The second questionnaire has been carried out during the third and final stage of the AIR project. The aim was to extend the information about the identified interventions by WP5 so they could be analysed in depth. So that, once interventions across the European regions were identified, and detailed information was obtained, the task at this stage has been to evaluate and assess them by evaluators and according to a set of criteria that measures their effectiveness and quality among other features, and to develop a catalogue of “illustrative practices” and recommendations.


The sample was composed by those European regions that previously answered the WP5 questionnaire, and the survey was available in six languages: English, Croatian, French, German, Portuguese and Spanish. Lime survey web platform was used for the implementation, with quantitative and qualitative questions.


The survey contained contextual information about the interventions, characteristics of the intervention’s target group, descriptive characteristics of the interventions, details of the intervention (design and planning, activities and process and evaluation and results), and additional documentation was required. The questions were designed to evaluate the interventions based on the following criteria:  relevance, appropriateness, applicability, innovation, quality assurance, adequacy of resources, effectiveness in process, effectiveness in results and mainstreaming. 


A total of 46 interventions were analysed from 16 European countries and 20 regions. Some of the results are: Interventions were addressed mainly to population of both sexes and at no specific age group (41%). Population from urban and rural settings were reached in almost equal proportions, being unfavourable socio-economic conditions and deprived areas the feature most frequently chosen to define the target. Few of the interventions intended to reduce the inequality gap through influencing on structural socioeconomic factors. Primary health care services were not only participant but also represent the context in which most of the interventions currently ongoing are being developed (73,9%). Among other contexts, there is relevant involvement of the education sector. On most occasions an analysis was carried out before the intervention to identify the population needs (86,8%). The methodology used to design these actions and activities have been based more often on informal methods of literature review and experts consulting than formal ones. 
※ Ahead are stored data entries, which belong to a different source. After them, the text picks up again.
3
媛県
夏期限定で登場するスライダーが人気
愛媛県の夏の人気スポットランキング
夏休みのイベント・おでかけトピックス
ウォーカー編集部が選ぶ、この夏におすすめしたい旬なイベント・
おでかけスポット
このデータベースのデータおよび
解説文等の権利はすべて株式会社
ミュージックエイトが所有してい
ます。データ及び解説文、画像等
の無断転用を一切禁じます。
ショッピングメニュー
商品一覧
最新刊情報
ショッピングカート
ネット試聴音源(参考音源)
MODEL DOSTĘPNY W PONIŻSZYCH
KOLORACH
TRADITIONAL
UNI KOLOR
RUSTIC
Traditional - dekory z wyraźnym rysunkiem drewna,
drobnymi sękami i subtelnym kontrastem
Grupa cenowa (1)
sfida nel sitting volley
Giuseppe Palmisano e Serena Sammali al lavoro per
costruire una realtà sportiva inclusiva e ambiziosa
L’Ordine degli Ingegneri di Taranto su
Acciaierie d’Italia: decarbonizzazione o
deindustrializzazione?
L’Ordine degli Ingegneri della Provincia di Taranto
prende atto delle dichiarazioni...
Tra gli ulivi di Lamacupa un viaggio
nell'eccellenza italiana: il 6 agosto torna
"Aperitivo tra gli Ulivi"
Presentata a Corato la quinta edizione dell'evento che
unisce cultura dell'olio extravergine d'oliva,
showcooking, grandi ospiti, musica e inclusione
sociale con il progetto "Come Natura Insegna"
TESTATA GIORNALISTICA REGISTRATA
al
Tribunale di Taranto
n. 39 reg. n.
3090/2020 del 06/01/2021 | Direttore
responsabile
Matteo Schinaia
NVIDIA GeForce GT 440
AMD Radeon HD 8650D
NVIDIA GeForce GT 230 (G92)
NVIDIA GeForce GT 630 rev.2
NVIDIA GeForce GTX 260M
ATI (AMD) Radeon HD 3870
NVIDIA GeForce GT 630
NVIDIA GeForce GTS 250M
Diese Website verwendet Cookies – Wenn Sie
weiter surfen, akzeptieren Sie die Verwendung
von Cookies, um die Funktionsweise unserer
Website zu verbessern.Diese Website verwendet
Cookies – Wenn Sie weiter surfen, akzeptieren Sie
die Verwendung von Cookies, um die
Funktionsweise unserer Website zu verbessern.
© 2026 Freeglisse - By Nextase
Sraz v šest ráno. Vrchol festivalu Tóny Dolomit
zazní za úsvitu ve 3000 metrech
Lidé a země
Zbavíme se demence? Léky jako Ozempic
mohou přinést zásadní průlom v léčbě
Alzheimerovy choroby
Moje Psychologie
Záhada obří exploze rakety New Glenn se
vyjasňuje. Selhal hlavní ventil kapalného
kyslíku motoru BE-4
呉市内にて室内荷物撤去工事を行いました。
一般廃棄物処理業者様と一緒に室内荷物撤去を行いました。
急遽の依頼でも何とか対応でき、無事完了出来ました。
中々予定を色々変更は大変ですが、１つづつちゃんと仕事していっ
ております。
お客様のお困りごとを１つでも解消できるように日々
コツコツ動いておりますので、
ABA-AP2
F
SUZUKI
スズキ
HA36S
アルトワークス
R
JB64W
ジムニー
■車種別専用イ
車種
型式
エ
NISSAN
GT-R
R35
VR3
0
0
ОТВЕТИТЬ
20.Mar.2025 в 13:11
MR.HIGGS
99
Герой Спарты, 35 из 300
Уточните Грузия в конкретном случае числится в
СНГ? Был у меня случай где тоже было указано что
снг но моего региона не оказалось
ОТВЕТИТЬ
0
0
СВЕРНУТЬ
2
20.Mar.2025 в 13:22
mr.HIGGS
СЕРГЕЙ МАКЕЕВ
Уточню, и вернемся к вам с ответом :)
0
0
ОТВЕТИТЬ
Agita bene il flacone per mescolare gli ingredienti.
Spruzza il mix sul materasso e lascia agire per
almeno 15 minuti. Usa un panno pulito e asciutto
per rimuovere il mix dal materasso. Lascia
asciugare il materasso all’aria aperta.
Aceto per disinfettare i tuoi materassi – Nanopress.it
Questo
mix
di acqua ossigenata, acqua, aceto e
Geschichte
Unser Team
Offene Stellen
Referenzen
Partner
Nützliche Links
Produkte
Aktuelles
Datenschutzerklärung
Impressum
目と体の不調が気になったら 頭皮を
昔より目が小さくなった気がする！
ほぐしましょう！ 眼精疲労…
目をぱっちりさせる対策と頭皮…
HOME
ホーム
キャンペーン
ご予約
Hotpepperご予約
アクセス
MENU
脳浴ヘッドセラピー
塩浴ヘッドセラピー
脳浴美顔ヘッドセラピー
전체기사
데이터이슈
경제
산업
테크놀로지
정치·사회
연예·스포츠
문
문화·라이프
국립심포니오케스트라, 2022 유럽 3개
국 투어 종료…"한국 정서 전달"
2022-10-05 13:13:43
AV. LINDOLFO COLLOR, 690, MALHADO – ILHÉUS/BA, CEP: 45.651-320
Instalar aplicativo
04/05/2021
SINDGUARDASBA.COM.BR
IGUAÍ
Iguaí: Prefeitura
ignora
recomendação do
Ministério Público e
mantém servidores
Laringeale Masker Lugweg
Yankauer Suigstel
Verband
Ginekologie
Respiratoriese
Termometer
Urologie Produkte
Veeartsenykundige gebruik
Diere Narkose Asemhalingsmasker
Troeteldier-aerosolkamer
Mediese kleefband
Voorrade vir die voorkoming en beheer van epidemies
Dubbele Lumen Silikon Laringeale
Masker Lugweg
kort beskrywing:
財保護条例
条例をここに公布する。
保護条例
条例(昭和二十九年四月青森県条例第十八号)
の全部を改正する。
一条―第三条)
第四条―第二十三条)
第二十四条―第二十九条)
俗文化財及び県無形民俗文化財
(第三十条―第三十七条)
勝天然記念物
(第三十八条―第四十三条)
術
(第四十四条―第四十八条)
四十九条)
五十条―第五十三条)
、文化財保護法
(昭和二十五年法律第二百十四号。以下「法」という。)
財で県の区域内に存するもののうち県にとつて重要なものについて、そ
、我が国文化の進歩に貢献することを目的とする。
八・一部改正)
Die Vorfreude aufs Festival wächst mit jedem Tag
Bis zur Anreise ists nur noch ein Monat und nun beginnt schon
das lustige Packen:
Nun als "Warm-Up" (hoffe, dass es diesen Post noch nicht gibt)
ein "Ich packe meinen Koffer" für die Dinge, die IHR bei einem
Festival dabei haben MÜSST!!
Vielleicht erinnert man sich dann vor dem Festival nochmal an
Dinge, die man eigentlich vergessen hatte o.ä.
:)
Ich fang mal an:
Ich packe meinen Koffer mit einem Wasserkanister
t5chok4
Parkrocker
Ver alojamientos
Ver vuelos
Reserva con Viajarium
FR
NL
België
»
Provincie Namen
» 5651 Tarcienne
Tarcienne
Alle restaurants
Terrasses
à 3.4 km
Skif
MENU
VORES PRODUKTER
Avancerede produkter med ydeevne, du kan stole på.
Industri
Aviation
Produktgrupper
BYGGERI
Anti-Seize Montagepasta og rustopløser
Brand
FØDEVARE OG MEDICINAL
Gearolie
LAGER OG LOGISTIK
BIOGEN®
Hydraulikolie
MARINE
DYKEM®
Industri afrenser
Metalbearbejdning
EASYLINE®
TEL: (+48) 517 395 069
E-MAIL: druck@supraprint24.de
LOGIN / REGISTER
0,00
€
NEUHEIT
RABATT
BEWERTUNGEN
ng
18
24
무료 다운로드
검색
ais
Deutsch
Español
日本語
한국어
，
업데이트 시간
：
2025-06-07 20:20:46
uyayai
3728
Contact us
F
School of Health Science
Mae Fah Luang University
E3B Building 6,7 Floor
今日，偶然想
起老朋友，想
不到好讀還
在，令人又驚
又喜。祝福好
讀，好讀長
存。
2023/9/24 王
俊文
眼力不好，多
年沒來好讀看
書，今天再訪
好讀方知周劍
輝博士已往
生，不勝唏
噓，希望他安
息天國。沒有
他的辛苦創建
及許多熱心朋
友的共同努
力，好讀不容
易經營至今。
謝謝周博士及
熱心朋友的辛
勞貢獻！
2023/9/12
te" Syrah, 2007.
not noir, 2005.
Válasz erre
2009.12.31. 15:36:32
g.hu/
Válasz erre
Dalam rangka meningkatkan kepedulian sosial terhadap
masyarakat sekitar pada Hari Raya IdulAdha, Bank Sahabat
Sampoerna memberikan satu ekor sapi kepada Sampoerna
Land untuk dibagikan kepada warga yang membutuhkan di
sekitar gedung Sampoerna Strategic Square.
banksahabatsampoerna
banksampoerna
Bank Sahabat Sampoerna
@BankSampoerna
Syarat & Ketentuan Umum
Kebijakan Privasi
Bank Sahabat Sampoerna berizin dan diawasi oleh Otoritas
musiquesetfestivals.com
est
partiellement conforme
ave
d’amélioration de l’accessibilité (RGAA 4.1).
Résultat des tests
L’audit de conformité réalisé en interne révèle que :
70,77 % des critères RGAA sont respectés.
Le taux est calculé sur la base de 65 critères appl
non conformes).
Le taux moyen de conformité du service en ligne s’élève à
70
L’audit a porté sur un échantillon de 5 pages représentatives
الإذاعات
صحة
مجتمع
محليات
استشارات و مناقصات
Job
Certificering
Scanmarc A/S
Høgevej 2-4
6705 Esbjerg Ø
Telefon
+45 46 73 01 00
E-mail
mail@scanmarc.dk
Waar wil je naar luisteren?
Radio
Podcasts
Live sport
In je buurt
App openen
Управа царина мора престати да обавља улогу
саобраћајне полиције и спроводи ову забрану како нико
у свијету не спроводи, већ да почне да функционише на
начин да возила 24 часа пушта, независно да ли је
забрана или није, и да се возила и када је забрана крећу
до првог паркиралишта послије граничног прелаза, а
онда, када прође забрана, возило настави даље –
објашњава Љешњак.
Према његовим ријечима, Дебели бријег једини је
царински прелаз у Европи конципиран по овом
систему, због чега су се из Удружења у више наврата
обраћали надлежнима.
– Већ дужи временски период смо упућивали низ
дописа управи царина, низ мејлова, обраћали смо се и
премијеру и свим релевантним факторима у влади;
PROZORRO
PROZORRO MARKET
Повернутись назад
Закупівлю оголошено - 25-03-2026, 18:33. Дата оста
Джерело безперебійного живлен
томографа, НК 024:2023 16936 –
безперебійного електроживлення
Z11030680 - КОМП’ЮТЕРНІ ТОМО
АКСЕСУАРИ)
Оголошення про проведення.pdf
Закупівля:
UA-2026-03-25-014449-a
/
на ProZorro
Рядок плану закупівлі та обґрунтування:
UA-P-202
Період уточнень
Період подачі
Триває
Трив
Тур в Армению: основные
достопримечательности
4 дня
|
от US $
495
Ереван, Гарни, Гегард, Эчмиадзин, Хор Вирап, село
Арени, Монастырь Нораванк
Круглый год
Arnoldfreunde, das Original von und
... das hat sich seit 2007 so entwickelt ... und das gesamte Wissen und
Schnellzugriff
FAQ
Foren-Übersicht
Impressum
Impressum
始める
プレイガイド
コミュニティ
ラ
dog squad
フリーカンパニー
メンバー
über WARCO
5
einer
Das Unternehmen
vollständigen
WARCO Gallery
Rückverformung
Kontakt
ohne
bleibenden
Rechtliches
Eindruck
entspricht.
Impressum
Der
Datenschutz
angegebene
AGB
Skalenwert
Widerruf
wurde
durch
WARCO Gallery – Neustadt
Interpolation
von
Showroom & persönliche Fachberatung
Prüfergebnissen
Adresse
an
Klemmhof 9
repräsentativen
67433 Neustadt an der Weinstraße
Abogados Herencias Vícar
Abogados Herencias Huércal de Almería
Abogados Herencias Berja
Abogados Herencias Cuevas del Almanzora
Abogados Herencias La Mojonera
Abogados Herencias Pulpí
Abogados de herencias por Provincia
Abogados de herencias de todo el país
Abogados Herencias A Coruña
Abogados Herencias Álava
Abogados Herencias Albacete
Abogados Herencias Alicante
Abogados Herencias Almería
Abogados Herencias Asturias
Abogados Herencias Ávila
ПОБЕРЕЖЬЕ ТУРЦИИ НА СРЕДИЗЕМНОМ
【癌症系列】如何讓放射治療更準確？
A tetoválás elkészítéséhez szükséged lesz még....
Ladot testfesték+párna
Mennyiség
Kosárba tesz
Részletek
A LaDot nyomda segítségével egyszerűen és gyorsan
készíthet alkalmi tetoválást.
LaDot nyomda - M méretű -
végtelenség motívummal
Multidisciplinarety reveal to be very narrowly understood. Only five out of the forty-six interventions include a social scientist on their team (anthropologist, sociologist, political scientist), and just other few have included teachers, economists, politicians, journalist, and legal. Respondents have report innovations on two areas: new ways of working and activities developed specifically for the intervention.

Interventions are report to be monitored in 80,4% of cases. Only half of the cases (52%) have elaborated a report including details of this monitoring. Unwanted side effects found during implementation of the intervention have been reported on a very low basis, only in three cases. About unexpected effects, number of cases reported is higher (10 interventions) and most of them are positive.

The three more stressed lessons learned have been those related to the importance of cooperation between institutions and organizations, the involvement and motivation of professionals, the listening of the different agents needs and the adaptation to the context.


Once the interventions were analysed, each intervention was evaluated by two different evaluators that scored the interventions according the previously established criteria. As a result of the analysis and the evaluation of the interventions, 5 illustrative interventions were chosen to be presented in the final Conference in Budapest, on 20thApril, and a report with illustrative practices and recommendations was written.